At AWEA’s supply chain workshop in Greensboro, North Carolina this week, the hotel security folks were on the alert—they had been warned that some anti-wind demonstrators from the Western part of the state were going to show up and were bringing fellow protesters from the adjacent state of Virginia.
But no demonstrators showed up. Maybe they realized that wind, which creates jobs and energy without pollution, is hard to be against, especially at a time when many Americans are still hurting economically.
There were about 400 attendees at the workshop and, judging by a show of hands, it appeared that at least half were new to the industry. They were the go-getter types who are trying to figure out how and where they could enter the growing industry. It’s hard to protest that kind of spirit—it’s pure America.
So far, North Carolina has no wind projects, but it does have the prospect of wind projects offshore and in the mountains in the western part of the state. It also has wind manufacturing facilities that employ more than 1,000 workers.
North Carolina also has experienced some controversy about whether wind turbines should be allowed on so-called ridge lines in the state's western mountains, with some local legislators trying to enact a law that would ban all but the smallest turbines that could only be attached to individual residences.

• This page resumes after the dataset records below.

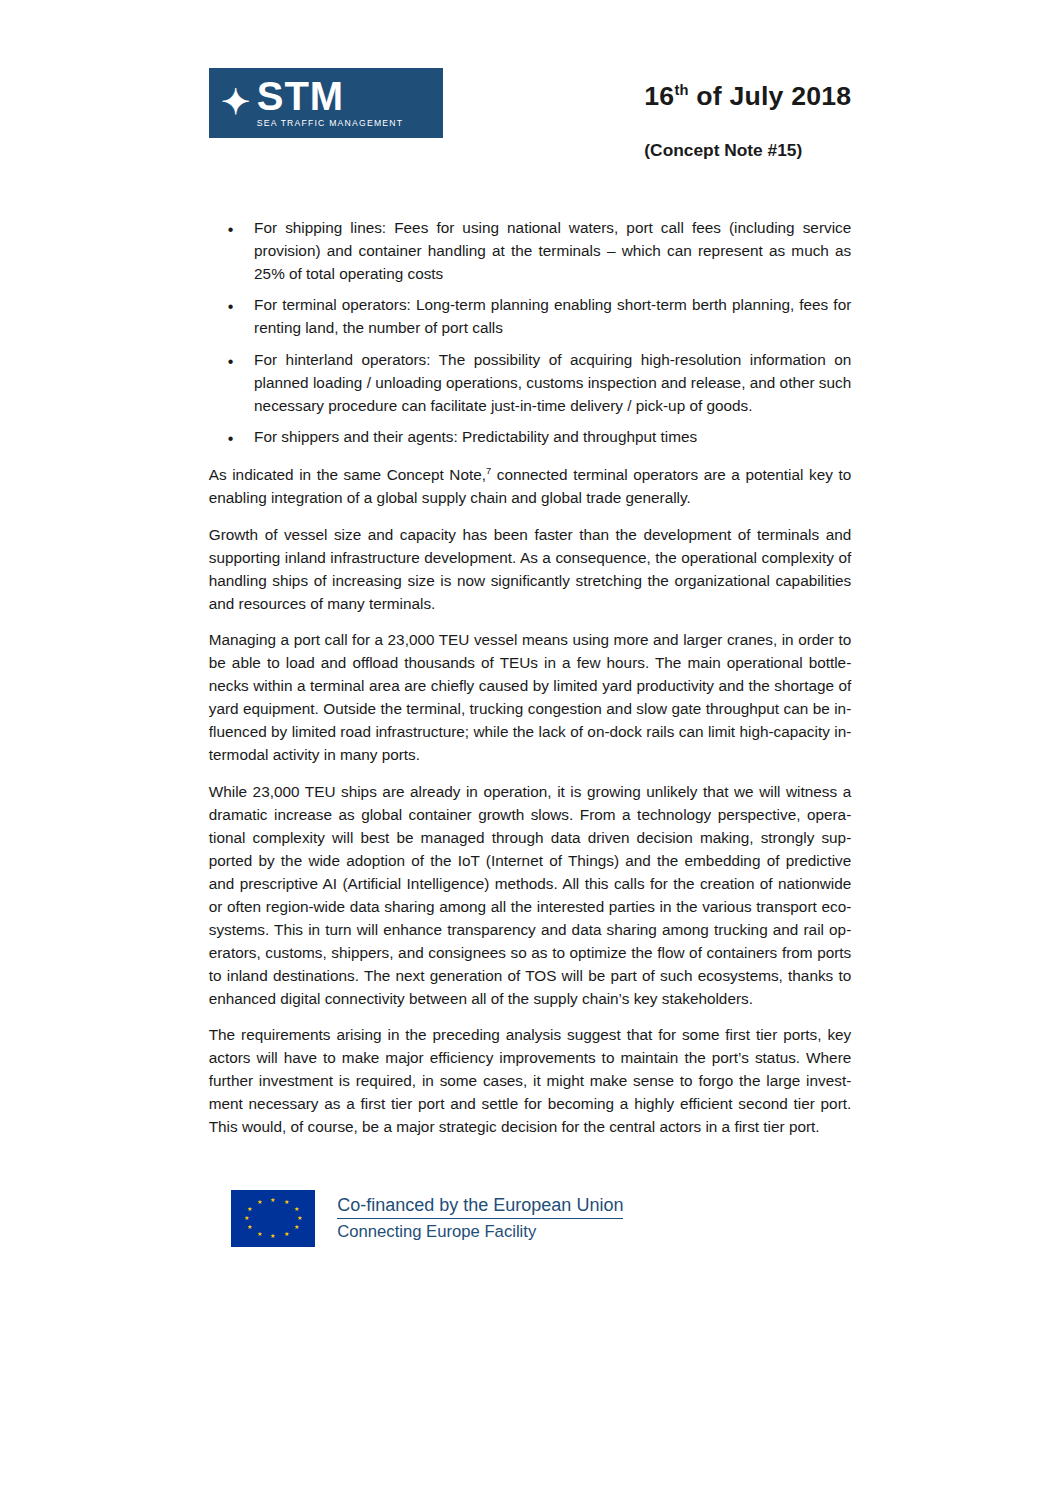✦
STM Sea Traffic Management
16th of July 2018
(Concept Note #15)
For shipping lines: Fees for using national waters, port call fees (including service provision) and container handling at the terminals – which can represent as much as 25% of total operating costs
For terminal operators: Long-term planning enabling short-term berth planning, fees for renting land, the number of port calls
For hinterland operators: The possibility of acquiring high-resolution information on planned loading / unloading operations, customs inspection and release, and other such necessary procedure can facilitate just-in-time delivery / pick-up of goods.
For shippers and their agents: Predictability and throughput times
As indicated in the same Concept Note,7 connected terminal operators are a potential key to enabling integration of a global supply chain and global trade generally.
Growth of vessel size and capacity has been faster than the development of terminals and supporting inland infrastructure development. As a consequence, the operational complexity of handling ships of increasing size is now significantly stretching the organizational capabilities and resources of many terminals.
Managing a port call for a 23,000 TEU vessel means using more and larger cranes, in order to be able to load and offload thousands of TEUs in a few hours. The main operational bottlenecks within a terminal area are chiefly caused by limited yard productivity and the shortage of yard equipment. Outside the terminal, trucking congestion and slow gate throughput can be influenced by limited road infrastructure; while the lack of on-dock rails can limit high-capacity intermodal activity in many ports.
While 23,000 TEU ships are already in operation, it is growing unlikely that we will witness a dramatic increase as global container growth slows. From a technology perspective, operational complexity will best be managed through data driven decision making, strongly supported by the wide adoption of the IoT (Internet of Things) and the embedding of predictive and prescriptive AI (Artificial Intelligence) methods. All this calls for the creation of nationwide or often region-wide data sharing among all the interested parties in the various transport ecosystems. This in turn will enhance transparency and data sharing among trucking and rail operators, customs, shippers, and consignees so as to optimize the flow of containers from ports to inland destinations. The next generation of TOS will be part of such ecosystems, thanks to enhanced digital connectivity between all of the supply chain’s key stakeholders.
The requirements arising in the preceding analysis suggest that for some first tier ports, key actors will have to make major efficiency improvements to maintain the port’s status. Where further investment is required, in some cases, it might make sense to forgo the large investment necessary as a first tier port and settle for becoming a highly efficient second tier port. This would, of course, be a major strategic decision for the central actors in a first tier port.
★ ★ ★ ★ ★ ★ ★ ★ ★ ★ ★ ★
Co-financed by the European Union
Connecting Europe Facility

Wind proponents in the state are appalled. “This is as close to a ban as they could get without saying so,” warned Dennis Scanlin of Appalachian State University in Boone, N.C.
Back at the workshop, where the demonstrators never appeared, the attendees were more focused on getting into the business. The last panel—always the hardest to get attendance for—included three case studies of companies that are creating manufacturing jobs in the southeast, including North Carolina. They did not make it sound easy. Finding a niche in the manufacturing process that, for example, has been based overseas, or is well-established here, takes research, ingenuity, and dedication.
Said Cheryl Richards of PPG Industries, which has retooled significantly to adapt its fiber glass expertise to wind energy: “You have to think through all the stages of product development. You have to be persistent. It’s not going to happen overnight.” Craig Lawson, Renewable Energy Business Development Manager for Burndy, a New Hampshire company with some manufacturing in this region and elsewhere, said, “It’s a matter of figuring out where you can fit into the supply chain, and how you can add value. You have to know who you are.”
Earlier, Pat Thacker, a supply chain expert with Areva Renewables, warned would-be entrants that they should enjoy the thrill of riding a roller coaster if they plan to enter the industry. “It tends to be an up and down market,” he said.
Considering the experience the industry has been through in the last few years, that is an understatement.